[TEXT EXTRACT]

■ ■ ■

Dirtier than Watergate

The Reagan-era espionage system that has managed to stay under the radar.

It was described as dirtier than Watergate, and involved US government dealings with Iraq, Libya, Korea and even the late British publishing tycoon Robert Maxwell. The story is deep, dark and complex; a web of strange dealings and dubious characters, it implicates wealthy arms dealers, Israeli intelligence services, the Soviet KGB, MI5 and the CIA. But unlike Watergate, this scandal, from a particularly dark chapter in American history, has appeared in no Hollywood film and is yet to reach a satisfying conclusion.

It began in the late 1970s, when the Washington-based software developer Inslaw pioneered people-tracking technology, designed to be used by prosecutors to monitor case records. Known as the Prosecutor's Management Information System (PROMIS), the software was developed under grants from the US department of justice. The US government, as it helped fund the creation of PROMIS, had been licensed to use the software on condition that it did not modify, distribute or create derivative versions of it. The government, however, did not stick to this agreement.

■ ■ ■

[EXTRACTED ENTRIES]

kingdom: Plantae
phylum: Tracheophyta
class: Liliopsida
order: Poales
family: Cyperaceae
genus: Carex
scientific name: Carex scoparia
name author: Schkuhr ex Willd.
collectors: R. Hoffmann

■ ■ ■

[TASKS FOR THIS EXERCISE]
a – According to the Dirtier than Watergate text, what does the abbreviation PROMIS stand for?
b – Condense the paragraph of the Dirtier than Watergate text that begins "It began in the late 1970s" into a short bulleted list that keeps its main facts.

[OUTPUTS IN ORDER]
a – Prosecutor's Management Information System

b –
- In the late 1970s, the Washington-based software developer Inslaw pioneered people-tracking technology for prosecutors to monitor case records.
- The software, PROMIS (Prosecutor's Management Information System), was developed under grants from the US department of justice.
- Having helped fund it, the US government was licensed to use PROMIS on condition that it did not modify, distribute or create derivative versions of it.
- The government did not stick to this agreement.